◆ HOW TO COMPLETE THIS TASK ◆
Everything in the listing below from the line containing "Right hand at" through the line containing "thumb ip: (381, 943)" must be repeated exactly; the remaining lines are not wanted.

◆ RECORDS SUPPLIED ◆
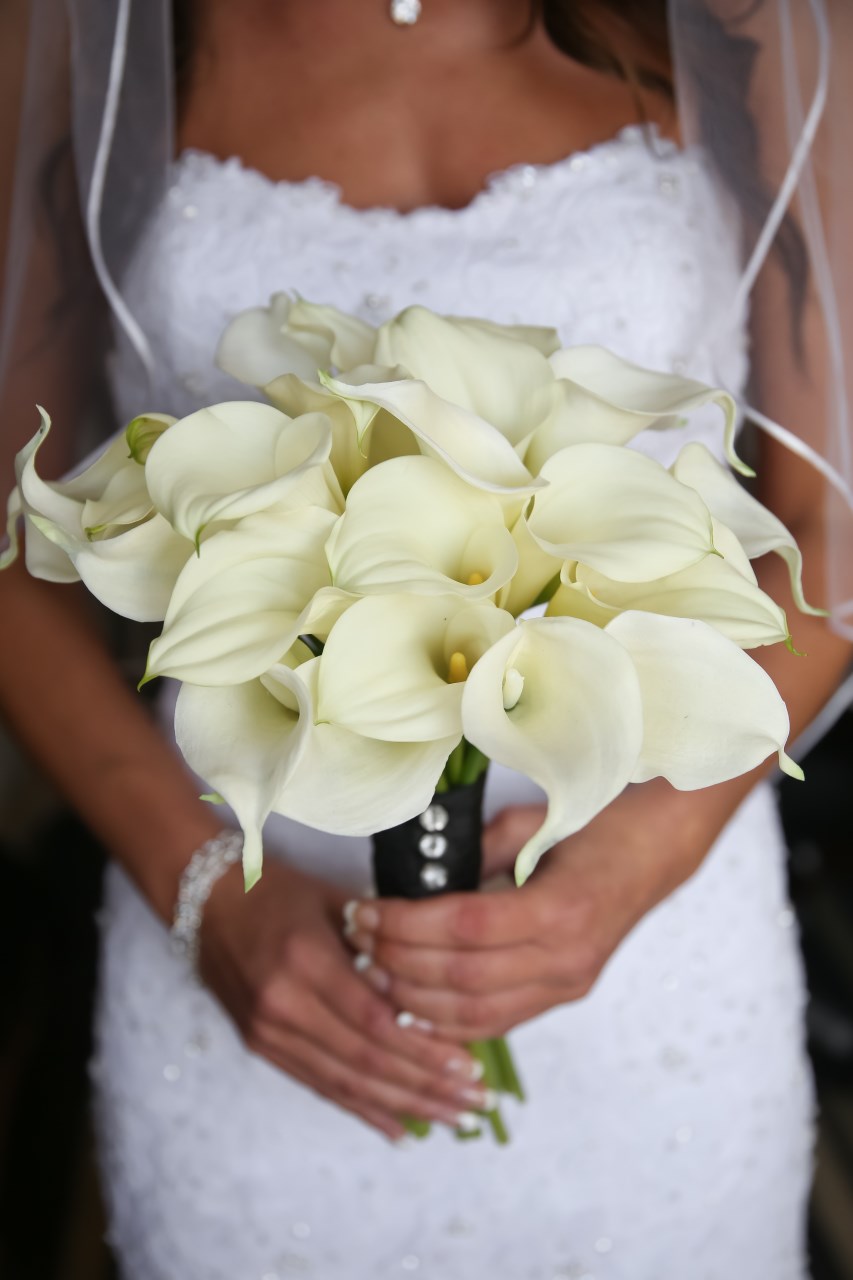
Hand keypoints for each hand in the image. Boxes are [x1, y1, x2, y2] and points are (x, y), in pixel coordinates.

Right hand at [199, 857, 491, 1138]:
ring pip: (345, 1081)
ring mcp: (267, 1030)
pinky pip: (318, 1085)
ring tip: (451, 1119)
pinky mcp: (260, 1045)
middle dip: (425, 1087)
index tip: (470, 1065)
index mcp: (306, 960)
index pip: (375, 1020)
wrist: (202, 898)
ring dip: (402, 1105)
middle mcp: (283, 1003)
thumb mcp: (334, 901)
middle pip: (365, 1059)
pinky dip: (362, 1108)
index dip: (423, 1050)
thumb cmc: (276, 890)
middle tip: (474, 1104)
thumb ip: (381, 943)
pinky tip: (399, 1127)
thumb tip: (437, 983)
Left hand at [346, 783, 708, 1040]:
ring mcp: (568, 984)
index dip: (407, 925)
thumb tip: (419, 881)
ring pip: (475, 1013)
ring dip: (414, 1000)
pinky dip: (447, 1023)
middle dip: (399, 962)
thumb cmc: (595, 827)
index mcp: (561, 907)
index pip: (465, 928)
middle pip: (463, 977)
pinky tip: (410, 1009)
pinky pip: (496, 1023)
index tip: (366, 911)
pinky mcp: (563, 996)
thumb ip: (477, 853)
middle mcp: (567, 957)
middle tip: (358, 940)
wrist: (654, 853)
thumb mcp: (533, 824)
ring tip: (372, 974)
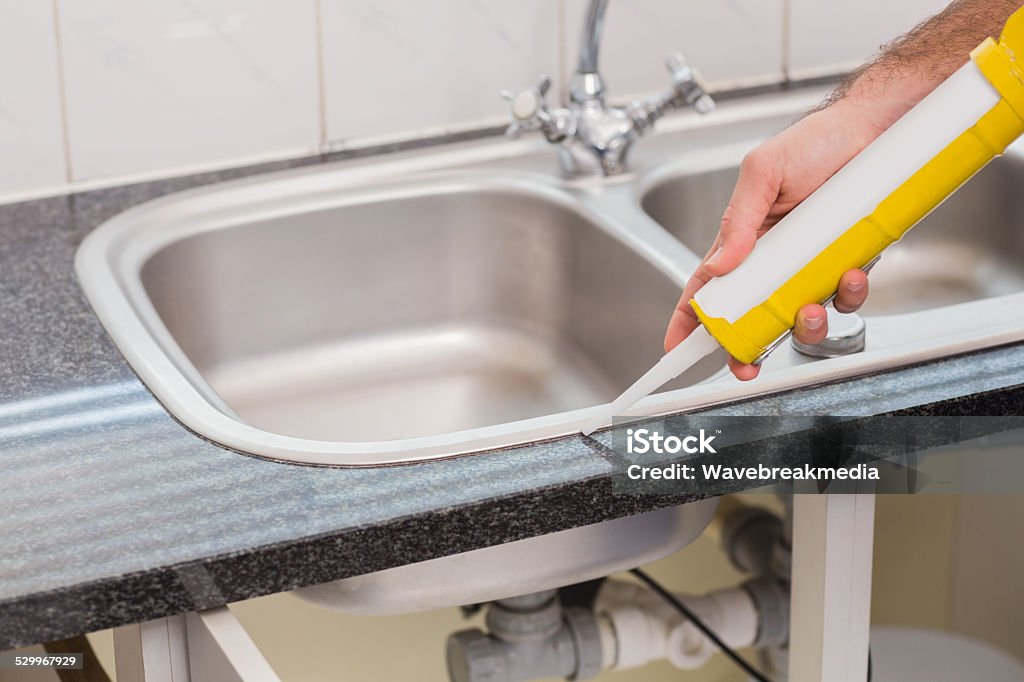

◆ WRITTEN ANSWER ◆
Right hand at [199, 857, 491, 1138]:
ring pip: (345, 1081)
ring mcp: (267, 1030)
pinky pip: (318, 1085)
ring tip: (451, 1119)
pinky mcp: (260, 1045)
middle dip: (425, 1087)
index tip: (470, 1065)
index mcp: (306, 960)
index pip: (375, 1020)
wrist: (202, 898)
ring dip: (402, 1105)
middle mcp: (283, 1003)
thumb mcp: (334, 901)
middle pip: (365, 1059)
pinky dip: (362, 1108)
index dip: (423, 1050)
thumb cmc: (276, 890)
middle tip: (474, 1104)
thumb ip: (381, 943)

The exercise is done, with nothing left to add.